◆ TASK DESCRIPTION
Find the lines holding the string "para" in the data, then copy all of them.
**** DATA FOR REVIEW ****
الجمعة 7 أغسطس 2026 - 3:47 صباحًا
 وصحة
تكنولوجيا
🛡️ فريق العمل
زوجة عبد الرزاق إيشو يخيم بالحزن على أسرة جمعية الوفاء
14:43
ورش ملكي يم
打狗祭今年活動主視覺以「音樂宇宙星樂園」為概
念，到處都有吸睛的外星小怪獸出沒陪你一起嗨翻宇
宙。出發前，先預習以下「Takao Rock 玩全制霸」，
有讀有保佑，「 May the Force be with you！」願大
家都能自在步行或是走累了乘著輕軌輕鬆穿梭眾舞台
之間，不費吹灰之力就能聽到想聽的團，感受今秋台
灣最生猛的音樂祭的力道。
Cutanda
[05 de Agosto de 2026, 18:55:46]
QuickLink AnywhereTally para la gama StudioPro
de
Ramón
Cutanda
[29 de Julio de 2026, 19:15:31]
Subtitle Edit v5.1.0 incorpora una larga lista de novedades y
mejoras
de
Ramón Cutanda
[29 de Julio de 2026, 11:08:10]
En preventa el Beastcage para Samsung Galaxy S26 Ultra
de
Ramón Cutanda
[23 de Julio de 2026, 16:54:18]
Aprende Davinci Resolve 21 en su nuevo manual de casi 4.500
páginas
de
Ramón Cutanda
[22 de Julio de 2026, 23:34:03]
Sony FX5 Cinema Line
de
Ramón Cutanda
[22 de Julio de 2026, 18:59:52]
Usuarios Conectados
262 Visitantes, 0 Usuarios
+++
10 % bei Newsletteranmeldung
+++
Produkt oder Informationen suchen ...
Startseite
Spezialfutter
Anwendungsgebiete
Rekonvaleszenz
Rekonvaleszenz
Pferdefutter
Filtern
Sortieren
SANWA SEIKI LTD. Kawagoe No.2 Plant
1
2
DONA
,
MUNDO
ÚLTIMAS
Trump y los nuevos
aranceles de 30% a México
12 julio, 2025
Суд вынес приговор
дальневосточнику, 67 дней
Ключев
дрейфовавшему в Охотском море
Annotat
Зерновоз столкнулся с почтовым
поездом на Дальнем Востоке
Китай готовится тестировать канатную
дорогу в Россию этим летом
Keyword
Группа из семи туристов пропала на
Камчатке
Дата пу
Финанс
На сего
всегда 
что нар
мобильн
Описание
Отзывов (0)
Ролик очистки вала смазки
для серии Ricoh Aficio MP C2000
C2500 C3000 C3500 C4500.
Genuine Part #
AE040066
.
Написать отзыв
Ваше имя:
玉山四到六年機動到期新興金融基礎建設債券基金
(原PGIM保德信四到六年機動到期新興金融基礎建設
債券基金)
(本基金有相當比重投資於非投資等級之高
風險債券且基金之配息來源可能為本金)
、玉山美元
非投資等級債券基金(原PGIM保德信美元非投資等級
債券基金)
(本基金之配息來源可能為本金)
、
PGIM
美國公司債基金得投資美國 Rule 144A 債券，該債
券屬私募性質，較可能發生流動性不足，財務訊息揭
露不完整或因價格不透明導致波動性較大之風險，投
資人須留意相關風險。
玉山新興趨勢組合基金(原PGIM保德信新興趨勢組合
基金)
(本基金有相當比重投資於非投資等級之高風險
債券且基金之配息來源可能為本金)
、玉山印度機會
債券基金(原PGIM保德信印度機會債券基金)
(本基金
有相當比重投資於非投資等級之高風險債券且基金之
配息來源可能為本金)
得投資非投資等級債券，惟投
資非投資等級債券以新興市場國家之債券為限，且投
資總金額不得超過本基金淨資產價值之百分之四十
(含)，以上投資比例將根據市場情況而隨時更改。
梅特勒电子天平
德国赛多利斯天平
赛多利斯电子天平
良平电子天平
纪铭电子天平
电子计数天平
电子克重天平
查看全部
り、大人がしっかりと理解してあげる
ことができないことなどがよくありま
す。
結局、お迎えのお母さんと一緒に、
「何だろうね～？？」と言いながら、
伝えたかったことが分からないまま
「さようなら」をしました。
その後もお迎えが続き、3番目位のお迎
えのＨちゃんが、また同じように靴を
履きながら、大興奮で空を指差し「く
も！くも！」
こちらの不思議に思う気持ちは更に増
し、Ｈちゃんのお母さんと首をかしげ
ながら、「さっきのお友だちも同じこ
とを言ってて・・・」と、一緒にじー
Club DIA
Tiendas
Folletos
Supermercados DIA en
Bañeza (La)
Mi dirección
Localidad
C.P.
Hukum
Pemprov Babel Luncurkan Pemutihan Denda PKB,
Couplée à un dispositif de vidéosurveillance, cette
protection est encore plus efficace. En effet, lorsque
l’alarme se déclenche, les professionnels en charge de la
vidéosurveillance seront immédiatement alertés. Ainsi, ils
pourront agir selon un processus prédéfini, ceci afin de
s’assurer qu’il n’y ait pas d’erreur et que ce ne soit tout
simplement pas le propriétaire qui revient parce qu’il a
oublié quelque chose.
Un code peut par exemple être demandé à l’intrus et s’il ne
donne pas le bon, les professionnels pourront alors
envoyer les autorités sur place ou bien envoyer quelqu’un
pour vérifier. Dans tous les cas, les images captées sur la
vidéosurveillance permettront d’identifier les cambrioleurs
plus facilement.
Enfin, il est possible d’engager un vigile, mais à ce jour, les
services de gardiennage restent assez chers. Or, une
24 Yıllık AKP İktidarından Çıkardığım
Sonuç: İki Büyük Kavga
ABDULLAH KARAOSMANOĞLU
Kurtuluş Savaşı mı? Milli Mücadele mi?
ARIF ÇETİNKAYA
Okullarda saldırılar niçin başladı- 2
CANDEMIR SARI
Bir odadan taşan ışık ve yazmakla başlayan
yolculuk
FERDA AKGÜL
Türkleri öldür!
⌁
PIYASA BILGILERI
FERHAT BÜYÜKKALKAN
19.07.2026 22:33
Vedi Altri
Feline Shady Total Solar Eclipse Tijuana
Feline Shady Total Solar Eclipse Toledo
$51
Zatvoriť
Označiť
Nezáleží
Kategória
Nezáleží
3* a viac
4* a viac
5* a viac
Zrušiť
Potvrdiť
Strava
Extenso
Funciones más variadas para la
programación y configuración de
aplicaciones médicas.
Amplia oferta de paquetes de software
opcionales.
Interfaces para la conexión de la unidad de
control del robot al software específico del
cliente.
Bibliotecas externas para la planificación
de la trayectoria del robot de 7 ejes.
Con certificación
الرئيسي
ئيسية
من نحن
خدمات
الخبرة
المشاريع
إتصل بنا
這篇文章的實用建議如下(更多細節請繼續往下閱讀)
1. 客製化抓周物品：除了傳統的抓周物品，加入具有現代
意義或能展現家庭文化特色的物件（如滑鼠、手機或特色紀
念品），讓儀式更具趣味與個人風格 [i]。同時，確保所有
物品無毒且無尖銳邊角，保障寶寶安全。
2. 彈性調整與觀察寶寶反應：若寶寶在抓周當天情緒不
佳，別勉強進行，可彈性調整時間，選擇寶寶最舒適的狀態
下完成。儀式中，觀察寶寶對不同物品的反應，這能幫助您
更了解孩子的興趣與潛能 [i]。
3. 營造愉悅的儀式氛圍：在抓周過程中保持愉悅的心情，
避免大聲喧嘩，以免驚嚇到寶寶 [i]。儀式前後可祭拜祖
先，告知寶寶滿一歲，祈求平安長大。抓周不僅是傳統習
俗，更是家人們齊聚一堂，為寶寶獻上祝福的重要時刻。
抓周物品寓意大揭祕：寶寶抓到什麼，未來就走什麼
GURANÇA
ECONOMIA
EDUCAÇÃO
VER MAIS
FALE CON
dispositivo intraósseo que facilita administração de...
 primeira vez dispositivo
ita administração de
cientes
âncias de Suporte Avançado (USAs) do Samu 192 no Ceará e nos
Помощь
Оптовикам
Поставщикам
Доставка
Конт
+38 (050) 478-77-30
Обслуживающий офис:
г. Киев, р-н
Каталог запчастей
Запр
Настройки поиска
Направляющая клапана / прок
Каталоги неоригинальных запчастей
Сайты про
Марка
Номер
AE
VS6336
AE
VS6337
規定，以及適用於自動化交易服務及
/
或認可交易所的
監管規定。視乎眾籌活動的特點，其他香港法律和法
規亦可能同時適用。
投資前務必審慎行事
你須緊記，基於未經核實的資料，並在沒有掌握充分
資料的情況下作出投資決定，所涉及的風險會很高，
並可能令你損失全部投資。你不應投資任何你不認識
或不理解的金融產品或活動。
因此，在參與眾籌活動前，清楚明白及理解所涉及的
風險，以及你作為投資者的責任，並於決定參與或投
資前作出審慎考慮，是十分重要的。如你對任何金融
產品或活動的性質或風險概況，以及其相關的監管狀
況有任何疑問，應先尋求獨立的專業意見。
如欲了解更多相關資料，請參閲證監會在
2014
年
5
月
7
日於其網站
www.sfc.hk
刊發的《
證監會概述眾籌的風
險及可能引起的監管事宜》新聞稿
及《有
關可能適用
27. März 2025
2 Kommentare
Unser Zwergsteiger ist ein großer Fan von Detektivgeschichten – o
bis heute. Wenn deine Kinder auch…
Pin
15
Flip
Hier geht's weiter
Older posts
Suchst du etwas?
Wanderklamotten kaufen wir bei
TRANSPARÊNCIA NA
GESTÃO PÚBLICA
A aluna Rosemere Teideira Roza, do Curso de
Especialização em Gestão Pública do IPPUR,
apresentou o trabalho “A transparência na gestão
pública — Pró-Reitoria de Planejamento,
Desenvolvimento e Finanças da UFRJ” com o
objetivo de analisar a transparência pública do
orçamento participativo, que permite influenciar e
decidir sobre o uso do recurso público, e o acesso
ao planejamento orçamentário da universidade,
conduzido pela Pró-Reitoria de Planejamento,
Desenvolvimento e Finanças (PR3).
****
◆ TASK SOLUTION
QuickLink AnywhereTally para la gama StudioPro
En preventa el Beastcage para Samsung Galaxy S26 Ultra
Funciones más variadas para la
Interfaces para la conexión de la unidad de
Bibliotecas externas para la planificación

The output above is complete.